How does the kibana "search profiler" "Query Profile" timing work?

I use version 7.13.1

Query I profile

{
  "query": {
    "bool": {
      "must": [
        {
          "match": {
            "title": "logstash"
          }
        }
      ],
      "must_not": [
        {
          "match": {
            "search_tags": "kibana"
          }
        }
      ],
      "should": [
        {
          "match_phrase": {
            "content.eng": "dead letter queue"
          }
        }
      ]
    }
  },
  "aggs": {
    "author": {
      "terms": {
        "field": "authors.last_name"
      }
    }
  }
}

image

How can the "Cumulative time" be 119.227ms, when all timing below not add up to this?

@alisongoryachev can we please get some help here?

Thanks,
Bhavya

Hi Stefan,

after having tried to answer your question during the training delivery, I did some more research and also revisited our documentation about the profile API [Profile API | Elasticsearch Guide [8.2] | Elastic]. (There is also dedicated documentation available for the Search Profiler UI [Profile queries and aggregations | Kibana Guide [8.2] | Elastic].

As explained before the response to a profiling request is usually quite complex even for simple queries. As mentioned under Limitations [Profile API | Elasticsearch Guide [8.2] | Elastic] the reported timings do not include all aspects of the request. And in the section about the Timing Breakdown [Profile API | Elasticsearch Guide [8.2] | Elastic] you can find the following statement: "The intention of the breakdown is to give you a feel for A) what machinery in Elasticsearch is actually eating time, and B) the magnitude of differences in times between the various components. Like the overall time, the breakdown is inclusive of all children times.". This is in line with the response I gave you during the class.

It will be quite hard, even for Lucene experts to completely understand every single number reported back in the response. And it's my guess that the aggregated numbers do not sum up, due to the distributed nature of execution, maybe double-counting timings that happen in parallel. Last but not least, even if you would be able to track down every single number in a particular response, that could again change from one minor version to the next minor version.

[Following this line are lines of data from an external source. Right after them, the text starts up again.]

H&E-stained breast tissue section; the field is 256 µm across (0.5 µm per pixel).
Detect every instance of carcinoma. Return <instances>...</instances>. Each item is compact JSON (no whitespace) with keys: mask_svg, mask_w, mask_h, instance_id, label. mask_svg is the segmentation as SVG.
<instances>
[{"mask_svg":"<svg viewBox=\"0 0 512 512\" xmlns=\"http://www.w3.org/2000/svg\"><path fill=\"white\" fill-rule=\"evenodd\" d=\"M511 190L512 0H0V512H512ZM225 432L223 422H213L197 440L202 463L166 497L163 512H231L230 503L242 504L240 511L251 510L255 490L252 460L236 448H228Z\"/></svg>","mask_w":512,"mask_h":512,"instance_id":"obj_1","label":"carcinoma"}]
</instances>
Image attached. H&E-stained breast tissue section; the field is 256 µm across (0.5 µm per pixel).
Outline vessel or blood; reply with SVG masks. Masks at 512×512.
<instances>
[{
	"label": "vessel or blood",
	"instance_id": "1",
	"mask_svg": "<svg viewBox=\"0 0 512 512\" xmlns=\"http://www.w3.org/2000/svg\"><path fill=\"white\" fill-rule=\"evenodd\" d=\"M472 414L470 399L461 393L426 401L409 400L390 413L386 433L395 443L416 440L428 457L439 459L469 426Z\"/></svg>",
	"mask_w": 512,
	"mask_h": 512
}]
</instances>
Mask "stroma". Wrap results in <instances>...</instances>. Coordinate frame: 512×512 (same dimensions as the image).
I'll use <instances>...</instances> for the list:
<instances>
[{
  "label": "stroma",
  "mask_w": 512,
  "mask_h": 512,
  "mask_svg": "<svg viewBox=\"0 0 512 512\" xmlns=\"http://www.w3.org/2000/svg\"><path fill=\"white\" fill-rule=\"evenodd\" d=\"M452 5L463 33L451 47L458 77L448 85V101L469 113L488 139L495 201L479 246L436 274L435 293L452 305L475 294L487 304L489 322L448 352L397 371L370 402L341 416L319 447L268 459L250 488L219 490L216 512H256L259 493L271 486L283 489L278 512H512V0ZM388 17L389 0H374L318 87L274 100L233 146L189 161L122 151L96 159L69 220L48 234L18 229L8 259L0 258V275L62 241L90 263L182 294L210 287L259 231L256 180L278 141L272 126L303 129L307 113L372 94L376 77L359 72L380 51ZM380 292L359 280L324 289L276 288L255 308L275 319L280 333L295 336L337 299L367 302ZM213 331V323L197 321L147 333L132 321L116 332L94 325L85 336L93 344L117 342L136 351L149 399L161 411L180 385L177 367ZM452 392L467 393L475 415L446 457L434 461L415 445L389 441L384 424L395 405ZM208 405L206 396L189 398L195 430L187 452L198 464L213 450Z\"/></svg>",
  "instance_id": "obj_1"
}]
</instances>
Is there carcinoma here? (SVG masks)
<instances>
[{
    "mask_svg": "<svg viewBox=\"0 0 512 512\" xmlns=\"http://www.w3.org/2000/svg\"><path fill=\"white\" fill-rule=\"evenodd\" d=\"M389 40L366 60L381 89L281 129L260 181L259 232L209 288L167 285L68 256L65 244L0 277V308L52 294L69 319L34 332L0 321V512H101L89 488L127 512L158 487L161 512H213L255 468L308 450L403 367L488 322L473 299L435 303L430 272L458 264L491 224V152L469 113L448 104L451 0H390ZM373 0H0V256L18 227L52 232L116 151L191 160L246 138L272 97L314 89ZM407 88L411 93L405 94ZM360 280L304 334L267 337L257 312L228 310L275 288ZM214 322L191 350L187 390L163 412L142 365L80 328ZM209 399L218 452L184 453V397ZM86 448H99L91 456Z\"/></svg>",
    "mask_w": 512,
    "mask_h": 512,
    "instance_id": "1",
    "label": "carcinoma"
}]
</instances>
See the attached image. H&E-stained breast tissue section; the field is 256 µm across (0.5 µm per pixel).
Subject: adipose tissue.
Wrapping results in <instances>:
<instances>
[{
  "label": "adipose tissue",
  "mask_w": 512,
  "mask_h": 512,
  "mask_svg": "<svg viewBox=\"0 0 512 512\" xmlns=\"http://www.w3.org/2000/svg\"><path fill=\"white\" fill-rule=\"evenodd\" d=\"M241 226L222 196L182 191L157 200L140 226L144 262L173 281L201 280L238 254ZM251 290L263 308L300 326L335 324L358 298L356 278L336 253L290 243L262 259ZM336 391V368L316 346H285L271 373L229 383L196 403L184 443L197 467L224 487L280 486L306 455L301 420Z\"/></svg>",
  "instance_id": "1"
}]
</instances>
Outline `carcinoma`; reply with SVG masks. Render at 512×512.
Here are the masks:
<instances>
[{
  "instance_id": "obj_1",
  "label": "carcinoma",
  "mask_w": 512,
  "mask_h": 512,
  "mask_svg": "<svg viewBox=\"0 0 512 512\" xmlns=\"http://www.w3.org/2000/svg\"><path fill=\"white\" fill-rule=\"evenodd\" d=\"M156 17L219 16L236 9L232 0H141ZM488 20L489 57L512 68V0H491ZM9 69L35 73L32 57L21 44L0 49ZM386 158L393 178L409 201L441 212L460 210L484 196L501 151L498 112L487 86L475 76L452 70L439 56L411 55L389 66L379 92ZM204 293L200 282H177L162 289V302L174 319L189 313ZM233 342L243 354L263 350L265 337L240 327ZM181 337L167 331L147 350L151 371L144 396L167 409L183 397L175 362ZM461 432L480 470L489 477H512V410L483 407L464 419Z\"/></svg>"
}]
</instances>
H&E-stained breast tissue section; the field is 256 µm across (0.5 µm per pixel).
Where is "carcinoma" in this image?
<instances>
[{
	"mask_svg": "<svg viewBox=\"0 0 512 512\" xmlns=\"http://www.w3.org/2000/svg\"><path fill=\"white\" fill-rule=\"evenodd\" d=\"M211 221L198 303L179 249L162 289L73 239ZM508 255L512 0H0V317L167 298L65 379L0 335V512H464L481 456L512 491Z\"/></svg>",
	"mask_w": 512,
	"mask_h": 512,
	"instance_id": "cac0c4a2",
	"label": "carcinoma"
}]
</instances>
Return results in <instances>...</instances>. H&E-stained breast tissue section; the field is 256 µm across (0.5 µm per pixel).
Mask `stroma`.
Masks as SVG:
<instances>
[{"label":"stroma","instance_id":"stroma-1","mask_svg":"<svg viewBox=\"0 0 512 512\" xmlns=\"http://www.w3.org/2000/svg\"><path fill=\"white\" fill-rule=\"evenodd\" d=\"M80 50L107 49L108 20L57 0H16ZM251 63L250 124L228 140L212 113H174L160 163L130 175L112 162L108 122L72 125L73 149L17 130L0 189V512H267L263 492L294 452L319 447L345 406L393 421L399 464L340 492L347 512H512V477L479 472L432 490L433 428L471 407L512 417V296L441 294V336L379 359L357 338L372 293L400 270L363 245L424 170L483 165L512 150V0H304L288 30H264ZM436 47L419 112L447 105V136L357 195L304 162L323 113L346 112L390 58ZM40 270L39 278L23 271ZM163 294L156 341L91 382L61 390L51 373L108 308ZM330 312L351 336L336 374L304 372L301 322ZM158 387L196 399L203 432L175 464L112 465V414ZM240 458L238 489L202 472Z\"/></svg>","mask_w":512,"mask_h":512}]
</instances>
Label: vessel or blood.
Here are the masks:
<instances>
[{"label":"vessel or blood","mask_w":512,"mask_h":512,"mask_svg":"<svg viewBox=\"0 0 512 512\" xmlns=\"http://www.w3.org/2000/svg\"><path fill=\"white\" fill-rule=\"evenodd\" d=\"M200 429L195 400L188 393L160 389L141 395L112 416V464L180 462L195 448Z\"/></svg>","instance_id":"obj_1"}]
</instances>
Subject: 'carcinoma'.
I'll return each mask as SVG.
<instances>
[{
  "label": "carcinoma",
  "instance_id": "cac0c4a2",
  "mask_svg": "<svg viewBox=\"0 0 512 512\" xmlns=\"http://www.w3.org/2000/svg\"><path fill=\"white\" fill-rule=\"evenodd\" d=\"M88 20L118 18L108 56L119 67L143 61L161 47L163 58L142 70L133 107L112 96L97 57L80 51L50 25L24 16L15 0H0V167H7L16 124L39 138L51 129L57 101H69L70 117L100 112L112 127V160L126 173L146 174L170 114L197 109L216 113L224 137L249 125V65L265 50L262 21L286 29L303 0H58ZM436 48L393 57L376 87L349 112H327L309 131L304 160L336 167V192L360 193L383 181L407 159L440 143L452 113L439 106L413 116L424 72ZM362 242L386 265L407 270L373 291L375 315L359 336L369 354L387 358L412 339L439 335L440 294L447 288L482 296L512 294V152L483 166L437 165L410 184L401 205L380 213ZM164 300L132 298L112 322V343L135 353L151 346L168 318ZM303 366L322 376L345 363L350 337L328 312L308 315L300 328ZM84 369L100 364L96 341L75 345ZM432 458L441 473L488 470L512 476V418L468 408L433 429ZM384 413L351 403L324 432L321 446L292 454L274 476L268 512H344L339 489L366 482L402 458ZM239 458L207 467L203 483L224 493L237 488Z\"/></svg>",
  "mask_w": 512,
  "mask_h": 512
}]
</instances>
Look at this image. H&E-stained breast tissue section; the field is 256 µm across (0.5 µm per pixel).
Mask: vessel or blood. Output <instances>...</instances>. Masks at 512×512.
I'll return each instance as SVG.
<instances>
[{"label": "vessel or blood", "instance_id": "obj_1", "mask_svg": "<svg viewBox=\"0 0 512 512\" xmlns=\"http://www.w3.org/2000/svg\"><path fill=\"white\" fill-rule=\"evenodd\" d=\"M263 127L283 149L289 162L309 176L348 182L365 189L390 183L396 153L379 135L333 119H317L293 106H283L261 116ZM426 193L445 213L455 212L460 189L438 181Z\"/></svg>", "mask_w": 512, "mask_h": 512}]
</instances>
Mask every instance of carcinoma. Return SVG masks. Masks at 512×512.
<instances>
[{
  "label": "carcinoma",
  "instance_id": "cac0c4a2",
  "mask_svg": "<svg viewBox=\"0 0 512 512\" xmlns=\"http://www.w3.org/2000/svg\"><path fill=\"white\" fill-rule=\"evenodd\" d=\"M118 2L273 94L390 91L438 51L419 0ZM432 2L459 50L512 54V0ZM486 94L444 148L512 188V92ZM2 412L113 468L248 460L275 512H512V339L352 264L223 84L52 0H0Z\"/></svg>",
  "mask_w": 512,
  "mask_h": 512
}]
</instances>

Elasticsearch may look simple as it's hiding a lot of its complexity. But under the hood, it's still a complex, distributed system, leveraging Lucene, which alone bears a lot of complexity. The search profile API is probably the single API of Elasticsearch that gets you closest to that complexity down to a very low local Lucene level. Therefore it is (and probably never will be) trivial to fully understand the individual numbers in the response and how those numbers sum up.